§ **Tarefa proposta a**: Reproduza fielmente, a partir do texto sobre o regime processual experimental, tudo o que vai desde "e) a possibilidade" até "de quinze plebeus...)".

§ **Texto de origem**:
>>>
2006-06-17

 

Experimentar o sistema medieval






A comunicação social tem dado muito relevo ao regime processual experimental aplicável a acções declarativas cíveis, aprovado pelo Decreto-Lei nº 108/2006, de 8 de Junho.

Importa esclarecer a esse respeito o seguinte:

a) o novo regime apenas será aplicável, a partir de 16 de Outubro de 2006, nos tribunais a determinar por Portaria do Ministério da Justiça (arts. 21º, 1 e 22º, do diploma já citado);

b) o mesmo não é aplicável aos processos especiais - sendo, no entanto, aplicável as acções especiais para o cumprimento de obrigações pecuniárias emergentes de contratos - (litigância de massa);

c) a tramitação prevê uma iniciativa processual que estará votada ao fracasso, porque raramente ou nunca será utilizada, por falta de receptividade da advocacia portuguesa (art. 9º: apresentação conjunta da acção, para saneamento), tendo em conta o modo como as partes costumam apresentar-se às audiências preliminares, sem terem preparado um projecto de base instrutória;

d) a prestação de depoimento escrito por testemunha, sem juramento e sem que a mesma tenha sido previamente advertida das consequências penais a que está sujeita com a prestação de depoimento falso, afasta a possibilidade da sua responsabilização penal ao abrigo do disposto no art. 359º, nº 1, do Código Penal, em caso de falsidade de depoimento;

e) a possibilidade genérica dos depoimentos serem prestados por escrito (art. 12º, nº 1, do mesmo texto legal) corresponde à solução que era regra no sistema processual europeu comum medieval (prova escrita);

f) uma vez que os juízes medievais não tinham modo de aferição da credibilidade dos depoimentos (análise crítica da prova), vigorava o regime da prova legal ou tarifada (por exemplo, para contrariar o depoimento de um único nobre, seria necessário o depoimento de quinze plebeus...)
<<<
§ **Tarefa proposta b**: Transcreva sem alterações a listagem, desde o seu início até à linha que contém "1979 | column 2: Andy Graham -> Bob Dombroski", incluindo ambos os extremos. Omita as imagens na resposta.

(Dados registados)
>>>
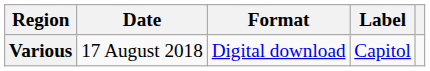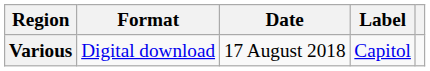columns swapped: Date <-> Format
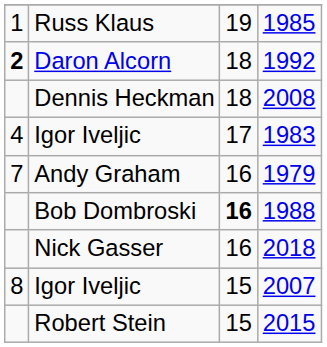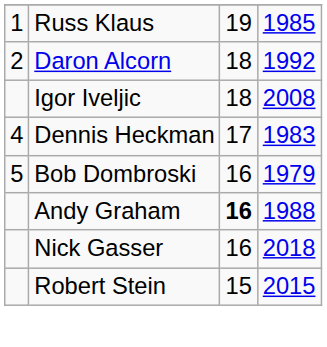1992 | column 1: bold -> normal
2008 | column 2: Dennis Heckman -> Igor Iveljic
1983 | column 2: Igor Iveljic -> Dennis Heckman
1979 | column 1: 7 -> 5
1979 | column 2: Andy Graham -> Bob Dombroski
1988 | column 2: Bob Dombroski -> Andy Graham
- row: 8 | Igor Iveljic | 15 | 2007
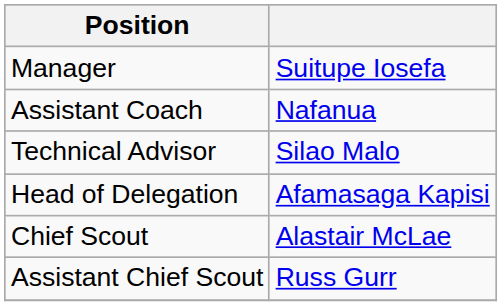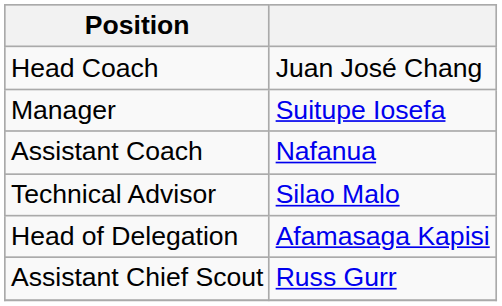+ row: Head Coach | Juan José Chang
- row: Chief Scout | Alastair McLae
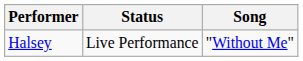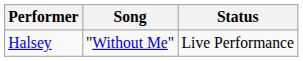columns swapped: Song <-> Status
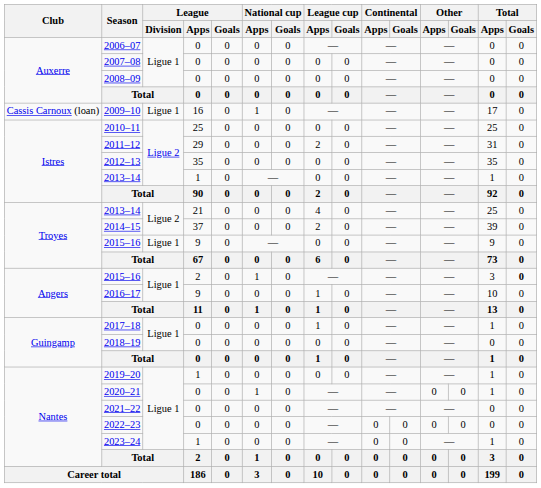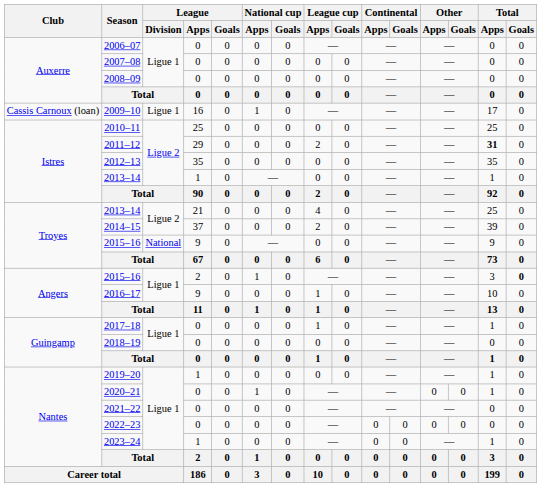2011–12 | Total / Apps: normal -> bold
2015–16 / 9 | League / Division: Ligue 1 -> National
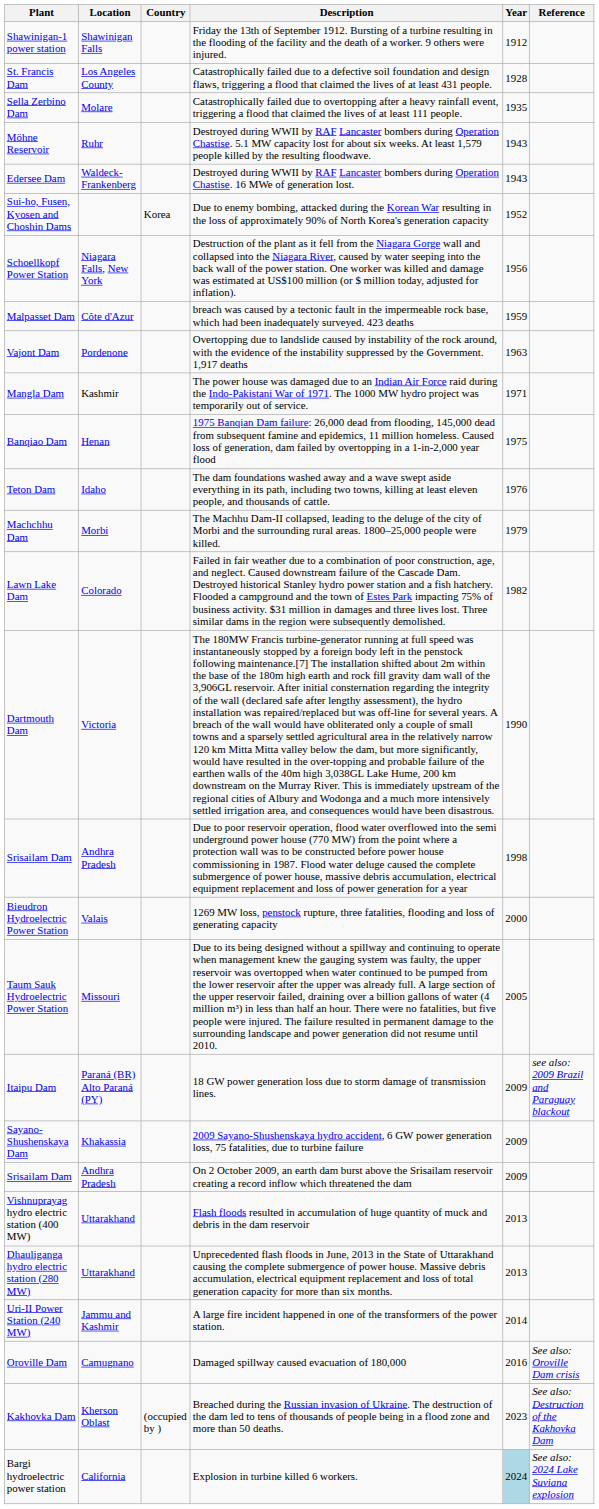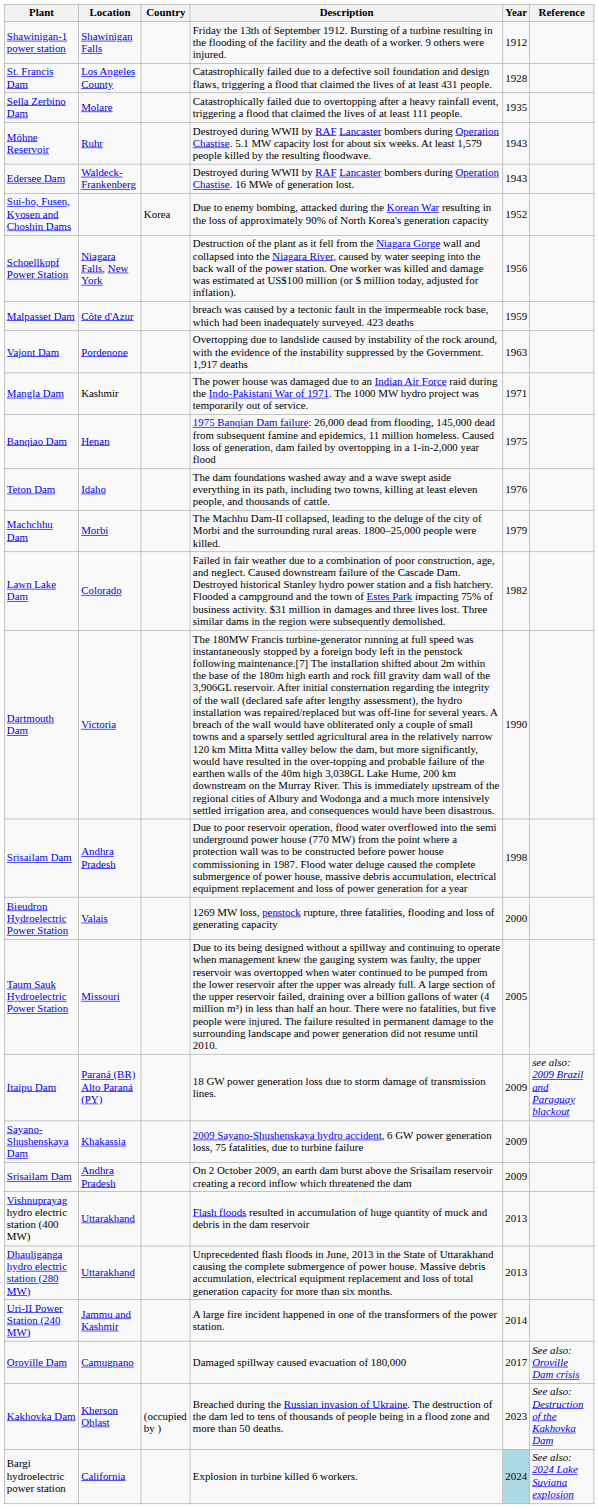Damaged spillway caused evacuation of 180,000 | Year: 2016 -> 2017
<<<
§ **Resposta completa a**:
e) a possibilidade genérica dos depoimentos serem prestados por escrito (art. 12º, nº 1, do mesmo texto legal) corresponde à solução que era regra no sistema processual europeu comum medieval (prova escrita);

f) uma vez que os juízes medievais não tinham modo de aferição da credibilidade dos depoimentos (análise crítica da prova), vigorava o regime da prova legal ou tarifada (por exemplo, para contrariar o depoimento de um único nobre, seria necessário o depoimento de quinze plebeus...)

§ **Resposta completa b**:
columns swapped: Date <-> Format
1992 | column 1: bold -> normal
2008 | column 2: Dennis Heckman -> Igor Iveljic
1983 | column 2: Igor Iveljic -> Dennis Heckman
1979 | column 1: 7 -> 5
1979 | column 2: Andy Graham -> Bob Dombroski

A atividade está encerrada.